Hi,

On Mon, Jul 20, 2009 at 19:55, Fred Kuipers<[email protected]> wrote:
> Hello all,
>
> I'm attempting to index a large internal website with 6.7 m urls and I'm
> running into a map failure after fetching (for 5+ days):
>
> 2009-07-20 07:09:23,316 INFO  fetcher.Fetcher - -activeThreads=0
> 2009-07-20 07:09:23,806 WARN  mapred.LocalJobRunner - job_local_0005
> org.apache.hadoop.util.DiskChecker$DiskErrorException: Could not find any
> valid local directory for
> taskTracker/jobcache/job_local_0005/attempt_local_0005_m_000000_0/output/file.out
>       at
> org.apache.hadoop.fs.LocalDirAllocator$AllocatorPerContext.getLocalPathForWrite(LocalDirAllocator.java:335)
>       at
> org.apache.hadoop.fs.LocalDirAllocator.getLocalPathForWrite(LocalDirAllocator.java:124)
>       at
> org.apache.hadoop.mapred.MapOutputFile.getOutputFileForWrite(MapOutputFile.java:61)
>       at
> org.apache.hadoop.mapred.MapTask$MapOutputBuffer.mergeParts(MapTask.java:1209)
>       at
> org.apache.hadoop.mapred.MapTask$MapOutputBuffer.flush(MapTask.java:867)
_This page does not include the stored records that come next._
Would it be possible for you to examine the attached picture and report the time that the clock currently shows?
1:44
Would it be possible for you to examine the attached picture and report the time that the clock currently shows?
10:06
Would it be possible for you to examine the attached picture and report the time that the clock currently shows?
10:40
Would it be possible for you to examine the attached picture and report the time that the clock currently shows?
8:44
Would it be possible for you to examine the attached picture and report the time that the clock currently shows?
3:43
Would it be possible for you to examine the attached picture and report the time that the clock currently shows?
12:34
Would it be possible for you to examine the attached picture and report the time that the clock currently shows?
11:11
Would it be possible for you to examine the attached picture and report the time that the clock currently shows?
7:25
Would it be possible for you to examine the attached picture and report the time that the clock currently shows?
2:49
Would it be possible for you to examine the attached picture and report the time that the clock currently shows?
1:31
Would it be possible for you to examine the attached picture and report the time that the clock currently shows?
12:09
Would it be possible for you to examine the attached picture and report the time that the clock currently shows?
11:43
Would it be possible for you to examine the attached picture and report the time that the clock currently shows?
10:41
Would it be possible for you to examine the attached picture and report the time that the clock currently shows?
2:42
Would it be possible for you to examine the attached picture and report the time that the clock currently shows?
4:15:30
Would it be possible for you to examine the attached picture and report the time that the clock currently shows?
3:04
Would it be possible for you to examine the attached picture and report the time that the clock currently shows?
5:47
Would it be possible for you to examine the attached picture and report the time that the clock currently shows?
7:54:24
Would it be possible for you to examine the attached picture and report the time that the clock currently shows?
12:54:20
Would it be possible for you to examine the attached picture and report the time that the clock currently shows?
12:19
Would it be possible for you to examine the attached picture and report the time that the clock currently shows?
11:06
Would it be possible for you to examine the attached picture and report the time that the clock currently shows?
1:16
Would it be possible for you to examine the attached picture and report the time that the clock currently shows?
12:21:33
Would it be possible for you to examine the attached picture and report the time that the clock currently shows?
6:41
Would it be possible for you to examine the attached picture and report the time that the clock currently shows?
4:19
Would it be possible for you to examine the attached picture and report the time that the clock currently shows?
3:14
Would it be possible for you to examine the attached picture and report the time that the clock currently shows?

>       at org.apache.hadoop.mapred.MapTask.run(MapTask.java:343)
>       at
> org.apache.hadoop.mapred.LocalJobRunner$Job.run(LocalJobRunner.java:138)
>
> hadoop-site.xml:
>
> <?xml version="1.0"?>
> <?xml-stylesheet type="text/xsl" href="configuration.xsl"?>
>
> <!-- Put site-specific property overrides in this file. -->
>
> <configuration>
> <!--
> We need LOTS of memory... And we need to disable the gc overhead limit, per
> this page:
> http://java.sun.com/javase/technologies/hotspot/gc/gc_tuning_6.html#par_gc.oom
> -->
> <property>
>  <name>mapred.child.java.opts</name>
>  <value>-Xmx4096m -XX:-UseGCOverheadLimit</value>
> </property>
>
> </configuration>
>
> nutch-site.xml (excluding http.agent directives for brevity):
>
> <?xml version="1.0"?>
> <?xml-stylesheet type="text/xsl" href="configuration.xsl"?>
>
> <!-- Put site-specific property overrides in this file. -->
>
> <!-- http.agent properties excluded -->
>
> <property>
>  <name>http.timeout</name>
>  <value>20000</value>
>  <description>The default network timeout, in milliseconds.</description>
> </property>
>
> <property>
>  <name>fetcher.threads.fetch</name>
>  <value>20</value>
>  <description>The number of FetcherThreads the fetcher should use.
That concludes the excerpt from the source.